[PATCH v5 10/24] KVM: arm64: Set up FGT for Partitioned PMU

Colton Lewis coltonlewis at google.com
Fri Dec 12 12:51:34 PST 2025


Hi Oliver. Thanks for the speedy review.

Oliver Upton <oupton at kernel.org> writes:

> Hi Colton,

> On Tue, Dec 09, 2025 at 08:51:07PM +0000, Colton Lewis wrote:
>> In order to gain the best performance benefit from partitioning the
>> PMU, utilize fine grain traps (FEAT_FGT and FEAT_FGT2) to avoid
>> trapping common PMU register accesses by the guest to remove that
>> overhead.

>> Untrapped:
>> * PMCR_EL0
>> * PMUSERENR_EL0
>> * PMSELR_EL0
>> * PMCCNTR_EL0
>> * PMCNTEN_EL0
>> * PMINTEN_EL1
>> * PMEVCNTRn_EL0

>> These are safe to untrap because writing MDCR_EL2.HPMN as this series
>> will do limits the effect of writes to any of these registers to the
>> partition of counters 0..HPMN-1. Reads from these registers will not
>> leak information from between guests as all these registers are
>> context swapped by a later patch in this series.

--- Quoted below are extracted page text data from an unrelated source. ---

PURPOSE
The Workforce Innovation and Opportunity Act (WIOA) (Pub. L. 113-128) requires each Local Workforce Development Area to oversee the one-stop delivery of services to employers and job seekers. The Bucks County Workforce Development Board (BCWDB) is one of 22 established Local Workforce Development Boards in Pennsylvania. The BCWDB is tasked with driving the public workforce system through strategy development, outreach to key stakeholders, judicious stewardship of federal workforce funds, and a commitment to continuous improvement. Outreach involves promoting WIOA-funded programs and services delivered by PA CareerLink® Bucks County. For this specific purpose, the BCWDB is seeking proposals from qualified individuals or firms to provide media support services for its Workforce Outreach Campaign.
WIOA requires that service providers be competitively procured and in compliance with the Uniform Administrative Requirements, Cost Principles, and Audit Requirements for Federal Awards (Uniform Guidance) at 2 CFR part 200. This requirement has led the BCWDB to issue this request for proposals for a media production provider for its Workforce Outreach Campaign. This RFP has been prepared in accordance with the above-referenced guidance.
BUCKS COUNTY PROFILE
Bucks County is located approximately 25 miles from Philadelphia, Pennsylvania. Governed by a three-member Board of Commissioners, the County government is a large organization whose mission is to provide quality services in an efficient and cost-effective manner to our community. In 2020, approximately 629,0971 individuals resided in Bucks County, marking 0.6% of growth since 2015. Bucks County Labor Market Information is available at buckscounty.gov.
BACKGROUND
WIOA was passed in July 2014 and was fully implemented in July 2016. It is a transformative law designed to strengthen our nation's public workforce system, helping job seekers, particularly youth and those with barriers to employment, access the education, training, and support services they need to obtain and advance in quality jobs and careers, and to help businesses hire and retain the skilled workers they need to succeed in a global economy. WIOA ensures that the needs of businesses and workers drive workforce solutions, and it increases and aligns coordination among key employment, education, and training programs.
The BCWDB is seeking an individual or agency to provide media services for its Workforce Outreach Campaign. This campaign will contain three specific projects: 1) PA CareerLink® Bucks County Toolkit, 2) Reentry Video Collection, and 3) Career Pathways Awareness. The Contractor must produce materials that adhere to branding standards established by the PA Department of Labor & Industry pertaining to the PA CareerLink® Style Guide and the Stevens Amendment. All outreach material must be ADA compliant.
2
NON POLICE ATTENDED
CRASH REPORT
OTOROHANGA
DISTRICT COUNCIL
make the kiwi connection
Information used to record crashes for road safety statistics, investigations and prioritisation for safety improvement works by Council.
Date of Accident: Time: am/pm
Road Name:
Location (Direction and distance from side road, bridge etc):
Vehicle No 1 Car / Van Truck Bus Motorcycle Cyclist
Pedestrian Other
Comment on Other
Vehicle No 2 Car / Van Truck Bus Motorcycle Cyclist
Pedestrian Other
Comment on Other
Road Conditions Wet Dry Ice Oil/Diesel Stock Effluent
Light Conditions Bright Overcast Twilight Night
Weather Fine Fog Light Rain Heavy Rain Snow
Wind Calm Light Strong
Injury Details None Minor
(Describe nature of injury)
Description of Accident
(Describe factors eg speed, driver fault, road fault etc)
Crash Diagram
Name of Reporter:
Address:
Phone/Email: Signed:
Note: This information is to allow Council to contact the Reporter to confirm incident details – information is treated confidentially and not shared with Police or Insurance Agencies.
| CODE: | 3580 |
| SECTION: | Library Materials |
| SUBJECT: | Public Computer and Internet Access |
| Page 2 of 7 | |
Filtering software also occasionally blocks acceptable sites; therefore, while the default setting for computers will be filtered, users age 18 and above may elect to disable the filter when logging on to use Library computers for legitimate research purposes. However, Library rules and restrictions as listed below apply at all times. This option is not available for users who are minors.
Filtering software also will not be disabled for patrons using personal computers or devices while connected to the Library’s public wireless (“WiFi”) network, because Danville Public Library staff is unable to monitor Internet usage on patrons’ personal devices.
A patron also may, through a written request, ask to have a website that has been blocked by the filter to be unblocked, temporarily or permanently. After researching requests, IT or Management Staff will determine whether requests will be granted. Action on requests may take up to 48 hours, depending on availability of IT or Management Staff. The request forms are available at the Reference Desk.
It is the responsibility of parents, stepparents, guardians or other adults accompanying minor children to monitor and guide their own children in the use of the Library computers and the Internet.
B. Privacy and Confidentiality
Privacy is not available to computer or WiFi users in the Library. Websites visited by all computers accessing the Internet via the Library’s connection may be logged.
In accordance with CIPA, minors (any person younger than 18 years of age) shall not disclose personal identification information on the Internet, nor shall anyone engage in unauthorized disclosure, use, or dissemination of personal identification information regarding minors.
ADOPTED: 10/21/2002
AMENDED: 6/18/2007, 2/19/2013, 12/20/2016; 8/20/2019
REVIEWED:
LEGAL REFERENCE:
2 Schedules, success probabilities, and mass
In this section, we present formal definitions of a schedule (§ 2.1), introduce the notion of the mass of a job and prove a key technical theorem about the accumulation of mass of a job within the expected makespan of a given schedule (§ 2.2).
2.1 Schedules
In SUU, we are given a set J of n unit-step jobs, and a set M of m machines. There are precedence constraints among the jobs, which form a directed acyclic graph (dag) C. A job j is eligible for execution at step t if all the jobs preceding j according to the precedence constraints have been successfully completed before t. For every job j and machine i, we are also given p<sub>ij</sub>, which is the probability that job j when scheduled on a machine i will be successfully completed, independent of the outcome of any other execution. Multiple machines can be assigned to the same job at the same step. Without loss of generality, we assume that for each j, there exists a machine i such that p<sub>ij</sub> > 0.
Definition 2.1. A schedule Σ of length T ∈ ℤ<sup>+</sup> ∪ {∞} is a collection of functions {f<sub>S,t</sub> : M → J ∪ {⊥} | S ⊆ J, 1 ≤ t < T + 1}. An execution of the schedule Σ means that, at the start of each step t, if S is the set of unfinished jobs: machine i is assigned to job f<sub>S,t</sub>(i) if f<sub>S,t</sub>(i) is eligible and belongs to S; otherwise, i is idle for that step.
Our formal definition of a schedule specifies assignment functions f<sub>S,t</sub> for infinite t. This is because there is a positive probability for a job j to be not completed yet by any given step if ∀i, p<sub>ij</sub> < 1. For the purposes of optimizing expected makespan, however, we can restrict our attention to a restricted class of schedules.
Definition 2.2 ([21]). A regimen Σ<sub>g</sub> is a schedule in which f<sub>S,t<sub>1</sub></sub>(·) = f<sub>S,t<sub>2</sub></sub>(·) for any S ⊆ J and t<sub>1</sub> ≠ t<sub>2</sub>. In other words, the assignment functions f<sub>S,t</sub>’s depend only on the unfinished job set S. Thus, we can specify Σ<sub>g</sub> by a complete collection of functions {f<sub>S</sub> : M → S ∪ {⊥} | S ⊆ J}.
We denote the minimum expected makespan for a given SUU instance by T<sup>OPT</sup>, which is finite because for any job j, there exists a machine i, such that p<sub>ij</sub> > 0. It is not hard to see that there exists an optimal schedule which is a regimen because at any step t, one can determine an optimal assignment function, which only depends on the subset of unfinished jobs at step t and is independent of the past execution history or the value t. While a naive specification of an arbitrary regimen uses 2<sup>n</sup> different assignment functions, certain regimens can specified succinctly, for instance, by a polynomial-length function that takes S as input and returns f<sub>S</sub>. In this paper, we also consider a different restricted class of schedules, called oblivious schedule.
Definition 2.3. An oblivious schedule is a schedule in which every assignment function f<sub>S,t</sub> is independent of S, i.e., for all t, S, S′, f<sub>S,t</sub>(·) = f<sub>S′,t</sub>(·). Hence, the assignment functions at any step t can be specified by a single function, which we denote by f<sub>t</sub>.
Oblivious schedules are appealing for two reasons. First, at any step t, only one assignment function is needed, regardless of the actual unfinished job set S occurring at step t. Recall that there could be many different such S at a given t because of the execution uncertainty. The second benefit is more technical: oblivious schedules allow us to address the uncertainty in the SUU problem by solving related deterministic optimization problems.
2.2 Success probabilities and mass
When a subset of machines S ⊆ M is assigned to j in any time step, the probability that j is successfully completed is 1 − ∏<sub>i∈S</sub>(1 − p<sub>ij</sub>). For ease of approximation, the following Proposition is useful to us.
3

Reads from these
>> registers also do not leak any information about the host's hardware
>> beyond what is promised by PMUv3.

>> Trapped:
>> * PMOVS_EL0
>> * PMEVTYPERn_EL0
>> * PMCCFILTR_EL0
>> * PMICNTR_EL0
>> * PMICFILTR_EL0
>> * PMCEIDn_EL0
>> * PMMIR_EL1

>> PMOVS remains trapped so KVM can track overflow IRQs that will need to
>> be injected into the guest.

>> PMICNTR and PMIFILTR remain trapped because KVM is not handling them
>> yet.

>> PMEVTYPERn remains trapped so KVM can limit which events guests can
>> count, such as disallowing counting at EL2. PMCCFILTR and PMCIFILTR
>> are special cases of the same.

>> PMCEIDn and PMMIR remain trapped because they can leak information
>> specific to the host hardware implementation.

>> NOTE: This patch temporarily forces kvm_vcpu_pmu_is_partitioned() to
>> be false to prevent partial feature activation for easier debugging.

>> Signed-off-by: Colton Lewis <coltonlewis at google.com>
>> ---
>>   arch/arm64/include/asm/kvm_pmu.h | 33 ++++++++++++++++++++++
>>   arch/arm64/kvm/config.c          | 34 ++++++++++++++++++++--
>>   arch/arm64/kvm/pmu-direct.c      | 48 ++++++++++++++++++++++++++++++++
>>   3 files changed, 112 insertions(+), 3 deletions(-)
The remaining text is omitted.